What is being asked: Apart from the pictures, every entry below should be repeated exactly.

---------- Records shown

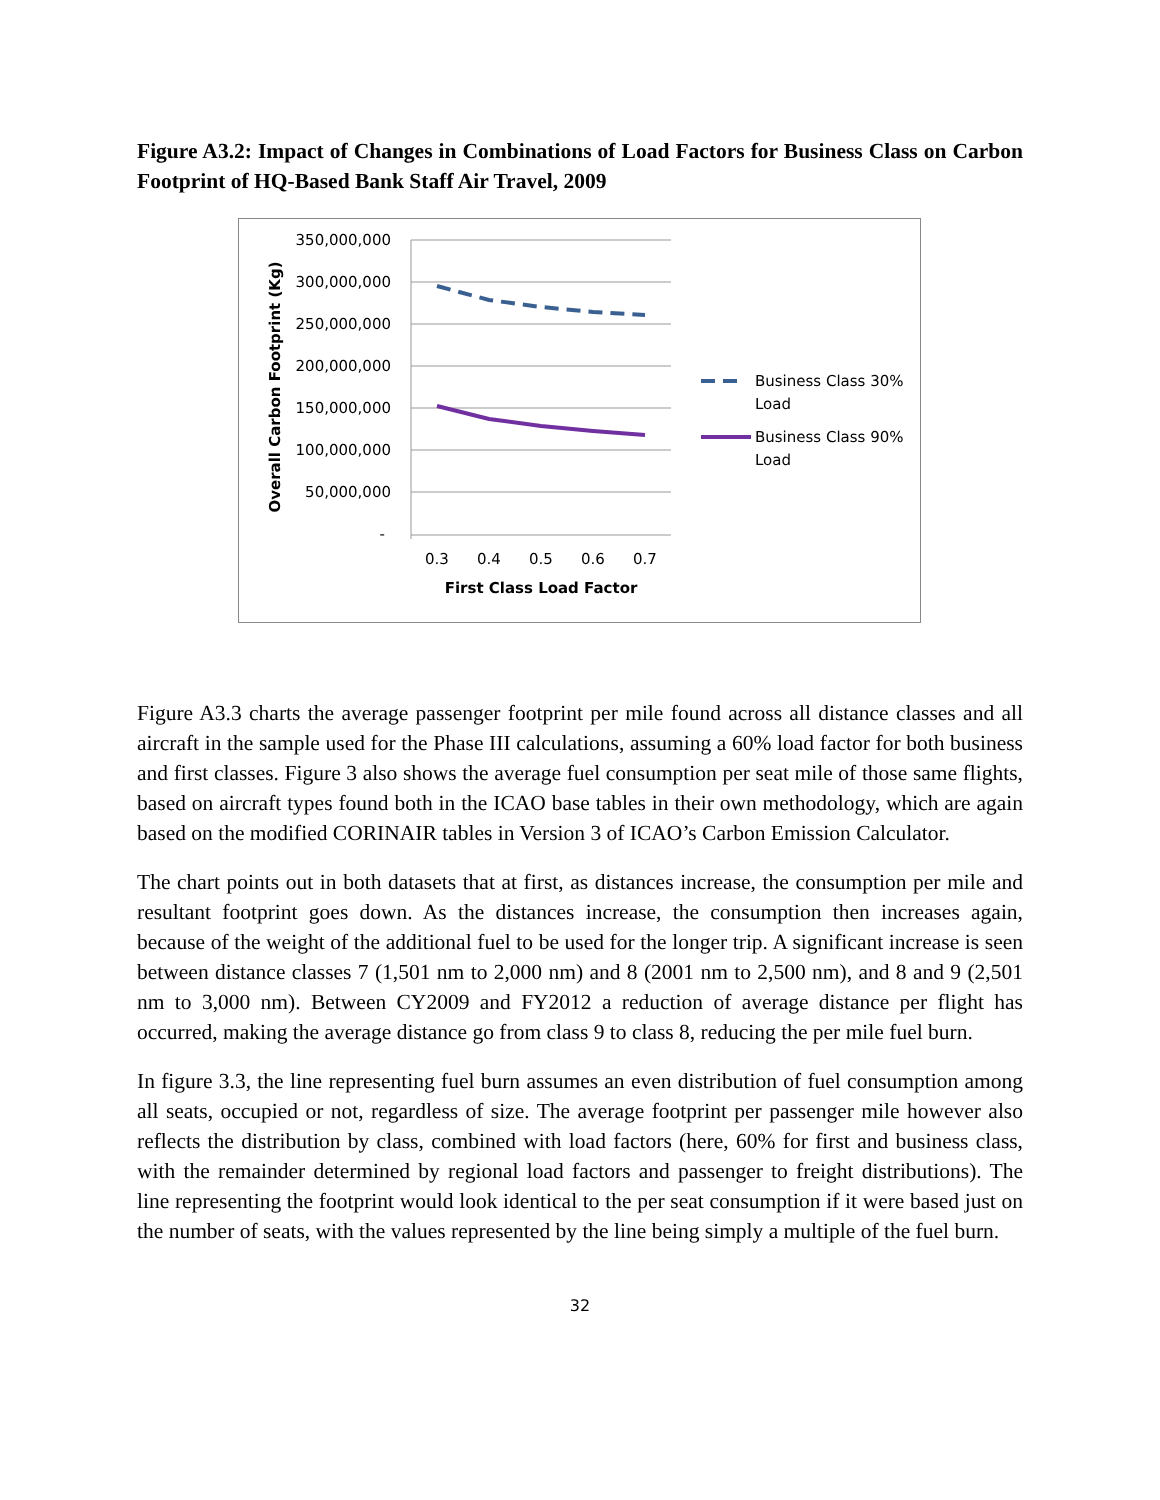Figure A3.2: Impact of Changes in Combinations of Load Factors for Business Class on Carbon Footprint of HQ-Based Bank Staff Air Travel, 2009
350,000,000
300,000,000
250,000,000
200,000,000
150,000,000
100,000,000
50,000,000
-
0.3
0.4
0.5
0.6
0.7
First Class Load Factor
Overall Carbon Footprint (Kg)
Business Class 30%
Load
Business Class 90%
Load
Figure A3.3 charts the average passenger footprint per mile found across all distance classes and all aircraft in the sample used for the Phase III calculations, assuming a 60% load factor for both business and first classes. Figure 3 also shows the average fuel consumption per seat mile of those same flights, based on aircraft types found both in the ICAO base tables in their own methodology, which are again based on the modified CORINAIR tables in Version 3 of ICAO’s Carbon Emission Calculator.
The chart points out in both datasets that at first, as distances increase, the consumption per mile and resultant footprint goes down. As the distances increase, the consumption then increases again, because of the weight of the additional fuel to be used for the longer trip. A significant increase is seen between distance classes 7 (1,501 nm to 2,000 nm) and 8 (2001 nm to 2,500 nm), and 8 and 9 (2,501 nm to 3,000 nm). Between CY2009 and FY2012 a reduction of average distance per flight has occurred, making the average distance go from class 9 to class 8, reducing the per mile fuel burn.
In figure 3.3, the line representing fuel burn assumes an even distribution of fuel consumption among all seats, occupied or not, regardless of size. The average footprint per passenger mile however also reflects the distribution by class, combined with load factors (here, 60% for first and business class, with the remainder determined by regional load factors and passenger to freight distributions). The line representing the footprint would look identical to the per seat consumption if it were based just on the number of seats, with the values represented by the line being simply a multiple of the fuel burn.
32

--------------------

Finished task:
Figure A3.2: Impact of Changes in Combinations of Load Factors for Business Class on Carbon Footprint of HQ-Based Bank Staff Air Travel, 2009
350,000,000
300,000,000
250,000,000
200,000,000
150,000,000
100,000,000
50,000,000
-
0.3
0.4
0.5
0.6
0.7
First Class Load Factor
Overall Carbon Footprint (Kg)
Business Class 30%
Load
Business Class 90%
Load
Figure A3.3 charts the average passenger footprint per mile found across all distance classes and all aircraft in the sample used for the Phase III calculations, assuming a 60% load factor for both business and first classes. Figure 3 also shows the average fuel consumption per seat mile of those same flights, based on aircraft types found both in the ICAO base tables in their own methodology, which are again based on the modified CORINAIR tables in Version 3 of ICAO’s Carbon Emission Calculator.
The chart points out in both datasets that at first, as distances increase, the consumption per mile and resultant footprint goes down. As the distances increase, the consumption then increases again, because of the weight of the additional fuel to be used for the longer trip. A significant increase is seen between distance classes 7 (1,501 nm to 2,000 nm) and 8 (2001 nm to 2,500 nm), and 8 and 9 (2,501 nm to 3,000 nm). Between CY2009 and FY2012 a reduction of average distance per flight has occurred, making the average distance go from class 9 to class 8, reducing the per mile fuel burn.
In figure 3.3, the line representing fuel burn assumes an even distribution of fuel consumption among all seats, occupied or not, regardless of size. The average footprint per passenger mile however also reflects the distribution by class, combined with load factors (here, 60% for first and business class, with the remainder determined by regional load factors and passenger to freight distributions). The line representing the footprint would look identical to the per seat consumption if it were based just on the number of seats, with the values represented by the line being simply a multiple of the fuel burn.
32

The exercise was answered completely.